Figure 3.

CCR5 Is Necessary for Hematopoietic Regeneration In Vitro and In Vivo

(A) mRNA expression of Ccr5 in peripheral blood (PB) or bone marrow (BM) in Ccr5^−/− compared with Ccr5^+/+ control mice. n = 6–30 per group. n.d., not detected. Data are normalized to Ccr5^+/+ control samples and GAPDH.

(B) Total cells at 72 h or day 7 of 300-cGy irradiated BM KSL cells from Ccr5^−/− or Ccr5^+/+ mice. n = 5–6 per group, ^∗p = 0.004 and p = 0.03 for 72 h and day 7, respectively.

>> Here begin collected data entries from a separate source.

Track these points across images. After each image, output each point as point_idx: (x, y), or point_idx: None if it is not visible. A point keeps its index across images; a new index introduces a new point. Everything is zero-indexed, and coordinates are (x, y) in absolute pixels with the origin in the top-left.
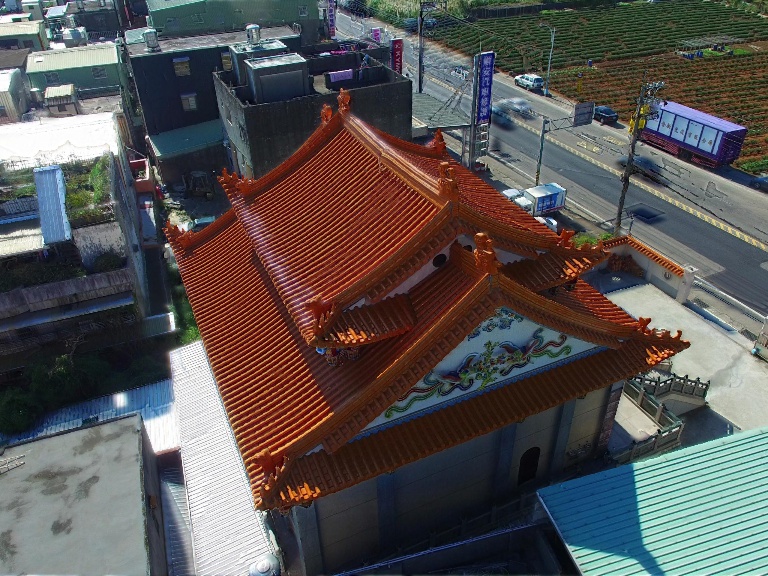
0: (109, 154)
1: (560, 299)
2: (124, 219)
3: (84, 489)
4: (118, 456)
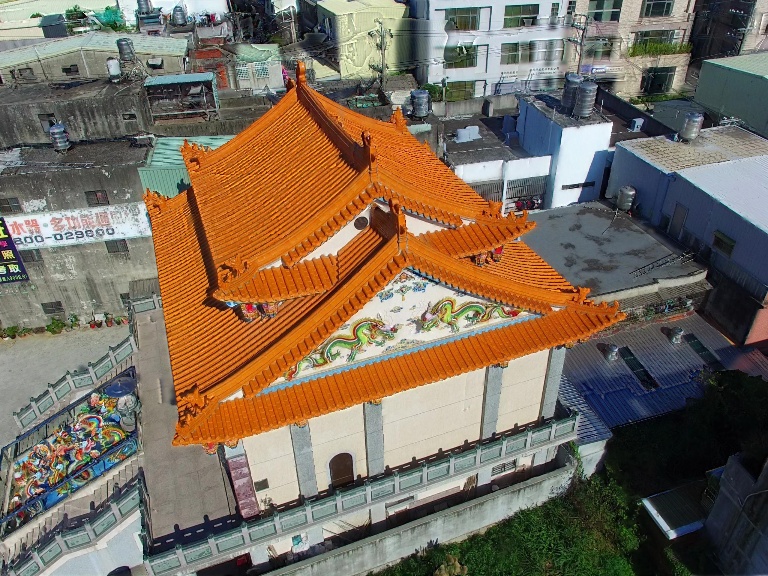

(C) CFCs per 2 × 10³ KSL and progeny cells at 72 h or day 7. n = 6 per group, ^∗p = 0.004 and p < 0.0001 for 72 h and day 7, respectively.

(D) Schematic diagram of study. Ccr5^−/− or control Ccr5^+/+ mice were exposed to 500 cGy. Hematopoietic assays were performed on day 7 postirradiation.

(E) H&E-stained femurs from Ccr5^−/− mice at day 7 following 500 cGy compared with Ccr5^+/+ mice. Scale bars, 500 μm (top) and 100 μm (bottom). Quantification of total cells per femur. n = 6–9 per group, ^∗p = 0.03.

(F) Left, representative flow cytometric analysis from Lin⁻ gate of KSL cells on day 7 from Ccr5^−/− and Ccr5^+/+ mice irradiated with 500 cGy. Nonirradiated wild-type control is shown to left. Right, quantification of KSL cells per femur. n = 8–9 per group, ^∗p = 0.01.

(G) Levels of CFCs and CFU-S12 on day 7 following 500 cGy of Ccr5^−/− and Ccr5^+/+ mice. n = 3–12 per group. ^∗p = 0.002 and p = 0.005 for CFCs and CFU-S12, respectively. Data are shown as means ± SEM. Student's t test (two-tailed with unequal variance) was applied to the data.